As these miseries deepen, Nigerians are also very concerned about the politics of the country. The drama played out over President Tinubu’s certificate saga this week is bringing shame on Nigerians. Why should there be such profound questions about fake and true certificates, gender identity, possible identity theft around our president? Why are we unable to produce a political class composed with people with clear traceable itineraries and integrity? Meanwhile, the concern of Nigerians is the capacity of the judiciary to deliver justice in the numerous cases where power and money appear to determine outcomes rather than truth. My fear is that the combination of the suffering from economic woes and injustice from the courts might tilt the balance in provoking explosive anger from the people. The judiciary should know that it is itself on trial in the people’s court. 

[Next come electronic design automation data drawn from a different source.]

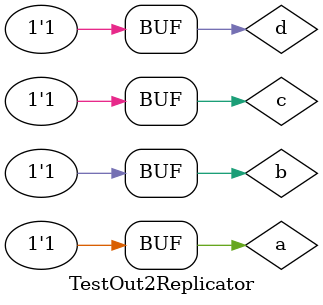
<source format=v>
`timescale 1ns / 1ps


module TestOut2Replicator;

	// Inputs
	reg a;
	reg b;
	reg c;
	reg d;

	// Outputs
	wire out2;

	// Instantiate the Unit Under Test (UUT)
	Replicator uut (
		.a(a), 
		.b(b), 
		.c(c), 
		.d(d), 
		.out2(out2)
	);

	initial begin
		// Initialize Inputs
    a = 0;
    b = 0;
    c = 0;
    d = 0;

    // Wait 50 ns for global reset to finish
    #50;
    a = 0;
    b = 0;
    c = 0;
    d = 1;

    // Wait 50 ns for global reset to finish
    #50;
    a = 0;
    b = 0;
    c = 1;
    d = 0;

    // Wait 50 ns for global reset to finish
    #50;
    a = 0;
    b = 0;
    c = 1;
    d = 1;

    // Wait 50 ns for global reset to finish
    #50;
    a = 0;
    b = 1;
    c = 0;
    d = 0;

    // Wait 50 ns for global reset to finish
    #50;
    a = 0;
    b = 1;
    c = 0;
    d = 1;

    // Wait 50 ns for global reset to finish
    #50;
    a = 0;
    b = 1;
    c = 1;
    d = 0;

    // Wait 50 ns for global reset to finish
    #50;
    a = 0;
    b = 1;
    c = 1;
    d = 1;

    // Wait 50 ns for global reset to finish
    #50;
    a = 1;
    b = 0;
    c = 0;
    d = 0;

    // Wait 50 ns for global reset to finish
    #50;
    a = 1;
    b = 0;
    c = 0;
    d = 1;

    // Wait 50 ns for global reset to finish
    #50;
    a = 1;
    b = 0;
    c = 1;
    d = 0;

    // Wait 50 ns for global reset to finish
    #50;
    a = 1;
    b = 0;
    c = 1;
    d = 1;

    // Wait 50 ns for global reset to finish
    #50;
    a = 1;
    b = 1;
    c = 0;
    d = 0;

    // Wait 50 ns for global reset to finish
    #50;
    a = 1;
    b = 1;
    c = 0;
    d = 1;

    // Wait 50 ns for global reset to finish
    #50;
    a = 1;
    b = 1;
    c = 1;
    d = 0;

    // Wait 50 ns for global reset to finish
    #50;
    a = 1;
    b = 1;
    c = 1;
    d = 1;

    // Wait 50 ns for global reset to finish
    #50;
		// Add stimulus here

	end
      
endmodule


</source>
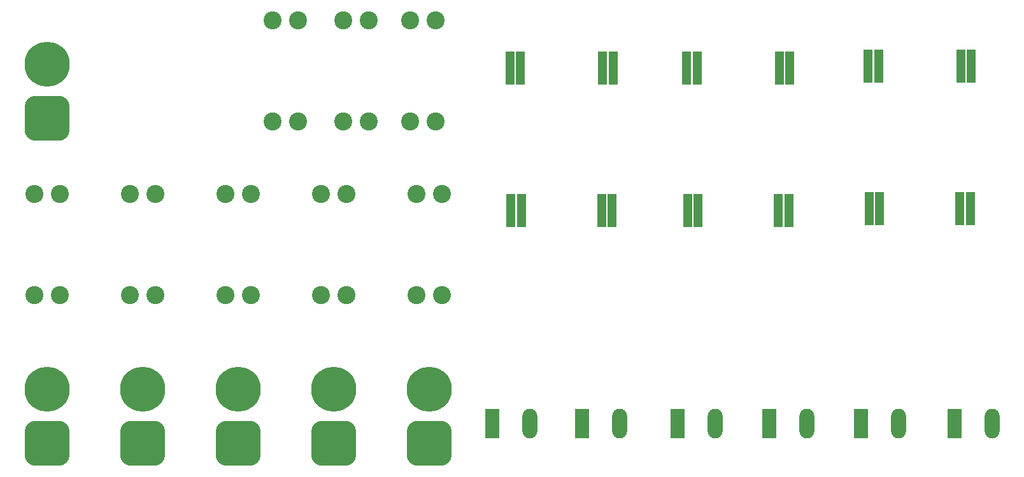
<source format=gbr>
G04 #@! TF.GenerationSoftware,KiCad,Pcbnew,6.0.2-378541a8eb~116~ubuntu18.04.1*
G04 #@! TF.CreationDate,2022-02-21T15:42:04+08:00*
G04 #@! TF.ProjectId,XT60_CAN,58543630-5f43-4414-9e2e-6b696361645f,rev?*
G04 #@! TF.SameCoordinates,Original*
G04 #@! TF.FileFunction,Soldermask,Bot*
G04 #@! TF.FilePolarity,Negative*
%FSLAX46Y46*%
G04 Gerber Fmt 4.6, Leading zero omitted, Abs format (unit mm)*
G04 Created by KiCad (PCBNEW 6.0.2-378541a8eb~116~ubuntu18.04.1) date 2022-02-21 15:42:04*
%MOMM*%
%LPD*%
G01*
G04 APERTURE LIST*
G04 Aperture macros list*
%AMRoundRect*
0 Rectangle with rounded corners*
0 $1 Rounding radius*
0 $2 $3 $4 $5 $6 $7 $8 $9 X,Y pos of 4 corners*
0 Add a 4 corners polygon primitive as box body*
4,1,4,$2,$3,$4,$5,$6,$7,$8,$9,$2,$3,0*
0 Add four circle primitives for the rounded corners*
1,1,$1+$1,$2,$3*
1,1,$1+$1,$4,$5*
1,1,$1+$1,$6,$7*
1,1,$1+$1,$8,$9*
0 Add four rect primitives between the rounded corners*
20,1,$1+$1,$2,$3,$4,$5,0*
20,1,$1+$1,$4,$5,$6,$7,0*
20,1,$1+$1,$6,$7,$8,$9,0*
20,1,$1+$1,$8,$9,$2,$3,0*%
G04 Aperture macros list end*
%ADD10R,1.308000X4.500000*%
%ADD11R,1.980000X3.960000*%
%ADD12O,1.980000X3.960000*%
%ADD13RoundRect,1.500000X1.500000X-1.500000X1.500000X1.500000X-1.500000X1.500000X-1.500000X-1.500000X0*%
%ADD14C,6.000000*%
%ADD15C,2.400000*%
G04 APERTURE END LIST*
D10*
X175235250Y-33680000D03*
X187551250Y-33680000D03*
X176635250Y-33680000D03*
X188951250Y-33680000D03*
X175359250Y-52680000D03*
X187427250Y-52680000D03*
X176759250Y-52680000D03*
X188827250Y-52680000D03*
X151105250Y-33934000D03*
X163421250Y-33934000D03*
X152505250Y-33934000D03*
X164821250Y-33934000D03*
X151229250Y-52934000D03*
X163297250Y-52934000D03*
X152629250Y-52934000D03*
X164697250Y-52934000D03*
D11*
X125251000Y-81280000D03*
D12*
X130251000Y-81280000D03*
D11*
X162081000Y-81280000D03*
D12*
X167081000Y-81280000D03*
D13*
X104142500Y-83864000D03*
D14*
X104142500Y-76664000D03*
D13*
X91442500Y-83864000D03*
D14*
X91442500Y-76664000D03*
D15*
X99412000Y-27555000D03*
X96012000Y-27555000D03*
X96012000Y-41025000D03*
X99412000Y-41025000D03*
X115142500Y-64139000D03*
X118542500Y-64139000D03*
X115142500Y-50669000D03*
X118542500Y-50669000D03*
D11*
X174244000Y-81280000D03*
D12*
X179244000Y-81280000D03*
D10*
X127601250Y-33925250D03*
X139917250Y-33925250D03*
X129001250Y-33925250D03*
X141317250Y-33925250D03*
X127725250Y-52925250D03*
X139793250Y-52925250D03*
X129125250Y-52925250D03*
X141193250Y-52925250D03*
D11*
X186719000Y-81280000D03*
D12*
X191719000Y-81280000D03*
D15*
X108810000Y-27555000D03*
X105410000Y-27555000D03*
X108810000Y-41025000D03*
X105410000Y-41025000D03*
X105842500Y-64139000D03*
X102442500Y-64139000D03*
X105842500Y-50669000D03*
X102442500Y-50669000D03*
X77042500Y-64139000D03*
X80442500Y-64139000D03*
X80442500Y-50669000D03*
X77042500Y-50669000D03*
D13*
X66042500Y-40640000D03*
D14*
X66042500Y-33440000D03*
D15*
X64342500Y-64139000D03*
X67742500Y-64139000D03*
X64342500Y-50669000D03*
X67742500Y-50669000D03*
D13*
X116842500Y-83864000D03*
D14*
X116842500Y-76664000D03*
D13*
X66042500Y-83864000D03*
D14*
X66042500Y-76664000D03*
D11*
X149889000Y-81280000D03*
D12*
X154889000Y-81280000D03*
D11*
X137189000Y-81280000D03*
D12*
X142189000Y-81280000D03*
D13*
X78742500Y-83864000D03*
D14*
X78742500Y-76664000D03*
D15*
X89742500Y-64139000D03*
X93142500Y-64139000D03*
X89742500Y-50669000D03*
X93142500Y-50669000D03*
X114300000Y-27555000D03*
X117700000Y-27555000D03*
X114300000Y-41025000D03*
X117700000Y-41025000D03*
M02*

</source>
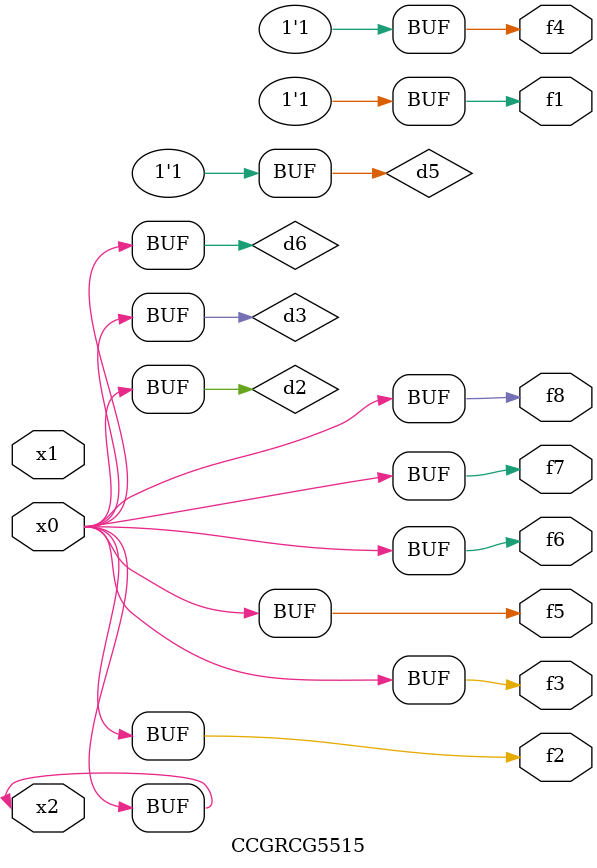
<source format=v>
module CCGRCG5515(
	input x0, x1, x2,
	output f1, f2, f3, f4, f5, f6, f7, f8
);

	wire d1, d2, d3, d4, d5, d6;

	xnor (d1, x2);
	buf (d2, x0, x2);
	and (d3, x0);
	xnor (d4, x1, x2);
	nand (d5, d1, d3);
	buf (d6, d2, d3);
	assign f1 = d5;
	assign f2 = d6;
	assign f3 = d6;
	assign f4 = d5;
	assign f5 = d6;
	assign f6 = d6;
	assign f7 = d6;
	assign f8 = d6;
endmodule

</source>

The distance between Nigeria’s irresponsibly over affluent political class and the people has become extremely wide. They are having the best times of their lives at a time in which even the middle class is becoming pauperised and forced to sell its assets to survive. As Allister Cooke, the late BBC letter writer from America once explained, POWER CORRUPTS AND ABSOLUTE POWER IS ABSOLUTELY DELICIOUS. The problem will be when it bursts there will be no winners. Nigeria’s ruling class is incapable of acting in its enlightened self-interest, so we might just have to wait for the explosion. What is clear is that the social contract between the people and the ruling class is broken, public trust has disappeared and transactional politics is approaching its limits. 

If someone in government happens to come across this column, think about it and consider the reality that immediate self-interest of those in power cannot in a country like Nigeria be the sole purpose of government. The security and welfare of the people is the constitutional purpose of the government.